You can point to New York's cupcake schedule in the days following Jeremy Lin's ascension into the Knicks rotation on Feb. 4. You can point to the minutes he plays in New York's frantic pace, as Jason Terry did on Sunday, and all the possessions he gets to dominate. That's what Player Efficiency Rating -- which adjusts for pace, minutes, and takes into consideration all those turnovers and all those possessions used up -- is for. And, 2 1/2 weeks into his star turn, Jeremy Lin has gone from D-League refugee to eighth in the NBA in PER. And, as the biggest story in sports at the moment, he's more than deserved his two straight Sports Illustrated covers. Here's this week's:

And last week's:

Bust out the excuses. He's playing in the country's biggest market. Because of his Asian-American heritage, he's reaching out to a basketball-mad community that hasn't had an American-born star to call its own. It's February, the brackets have yet to be filled, pitchers and catchers just reported, and the football season ended a few weeks ago -- the slowest time of the sports year.

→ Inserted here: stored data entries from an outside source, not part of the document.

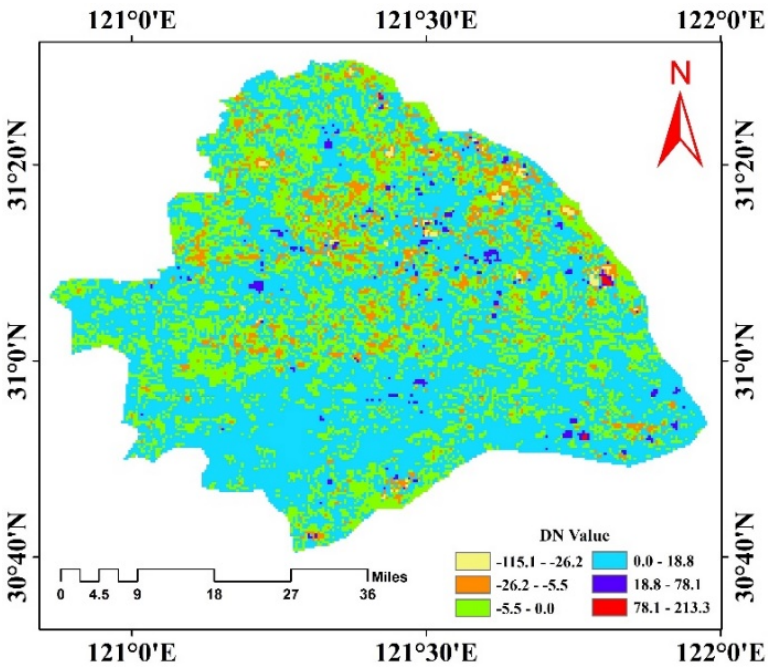
Figure 18. Difference chart of night light data of Shanghai main urban area in 2020 and 2018.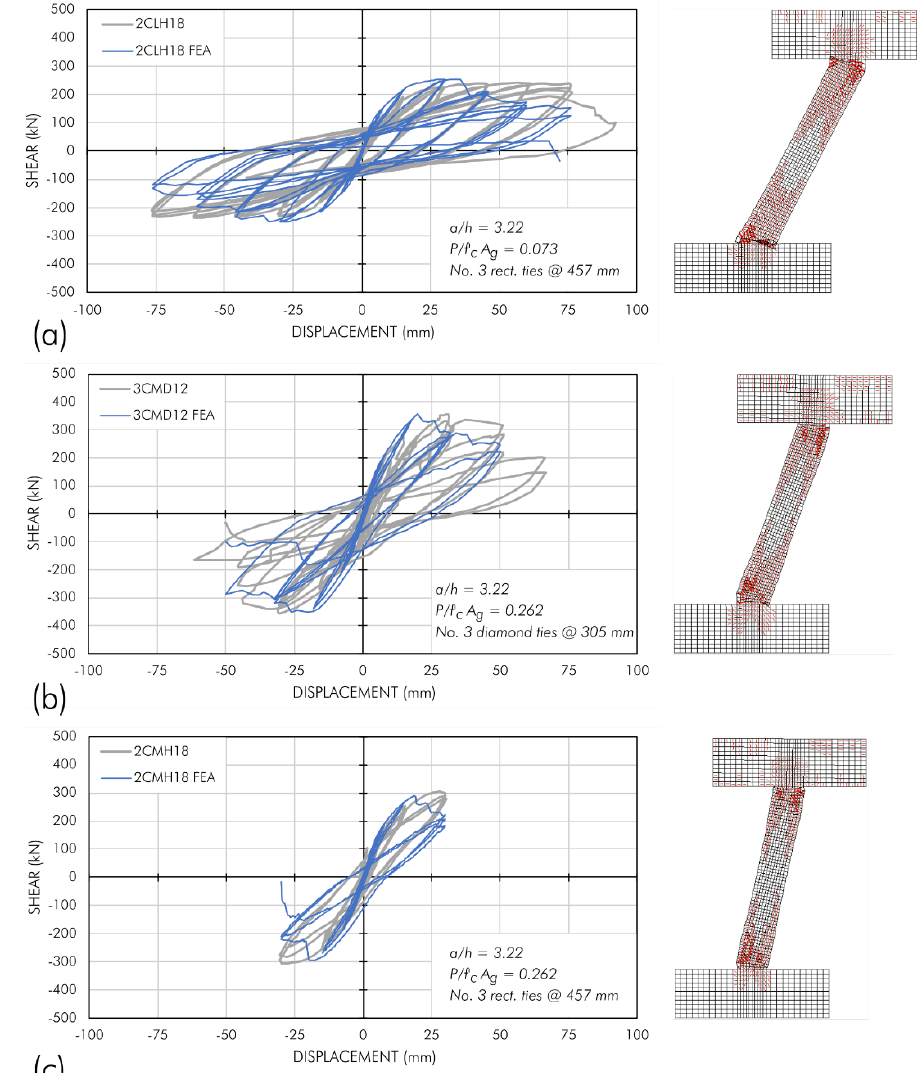
Figure 11. Nonlinear finite element analysis predictions of shear-deflection responses and deflected shapes at failure (20× magnification) for columns tested by Lynn et al. [15]: ( a ) 2CLH18; ( b ) 3CMD12; ( c ) 2CMH18.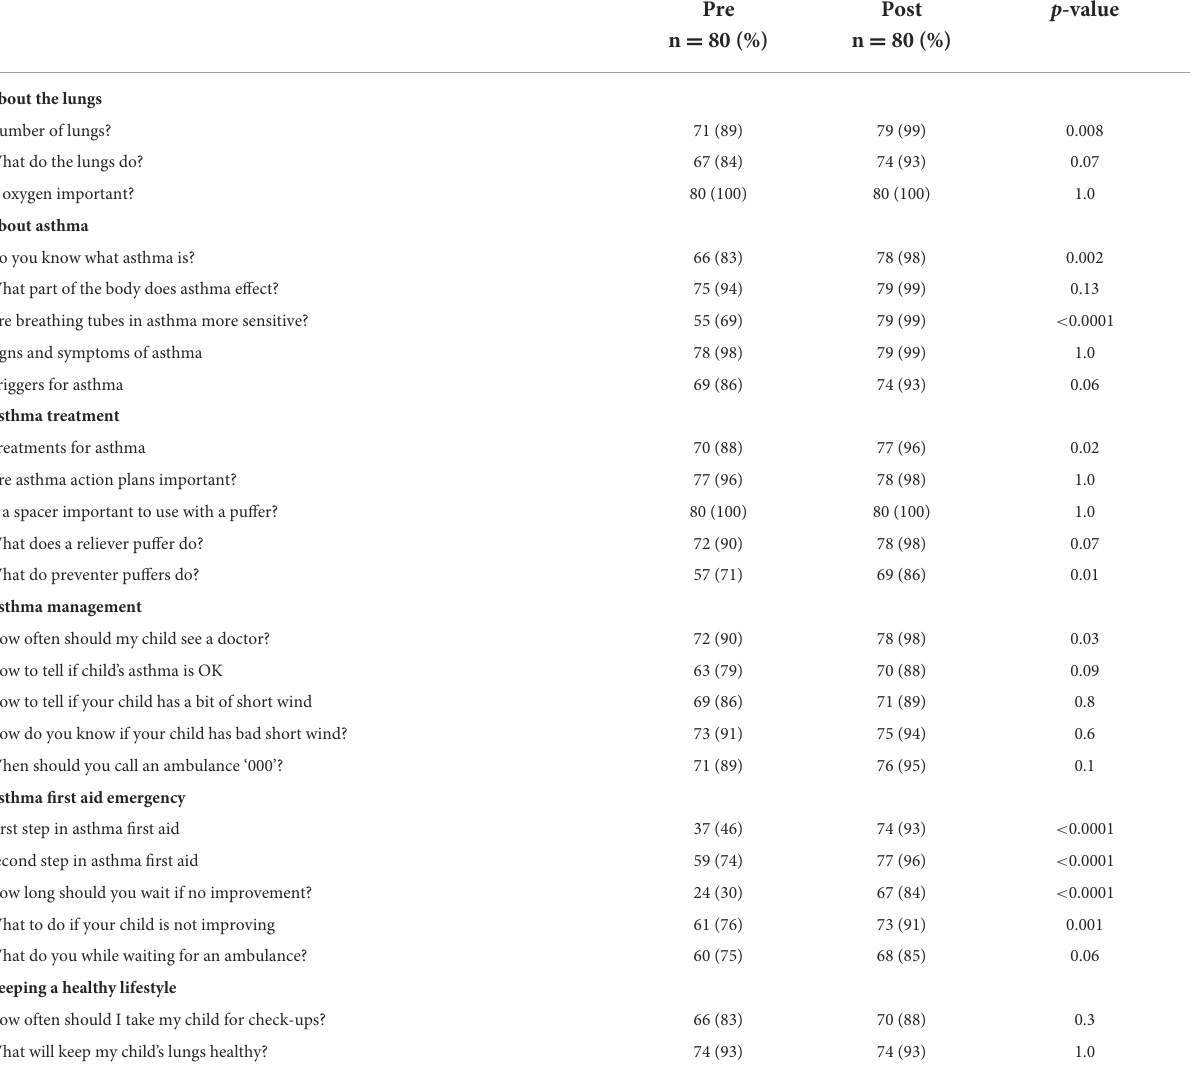
TABLE 2 Comparison of pre- and post-questionnaire scores from carers. Questions by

[Related: How Jeremy Lin is changing the perception of the Asian-American male]

Doesn't matter. Lin has earned this dual distinction. One that, as BuzzFeed's Mike Hayes pointed out, has only been shared by Dirk Nowitzki and Michael Jordan amongst NBA idols.

The furor will die down. The stats will mellow out. The Knicks will likely battle it out in the lower reaches of the Eastern Conference playoff bracket, and the puns (hopefully) will go away forever. Things are bound to come back to earth, if only slightly.

It's been a pretty fun ride, though.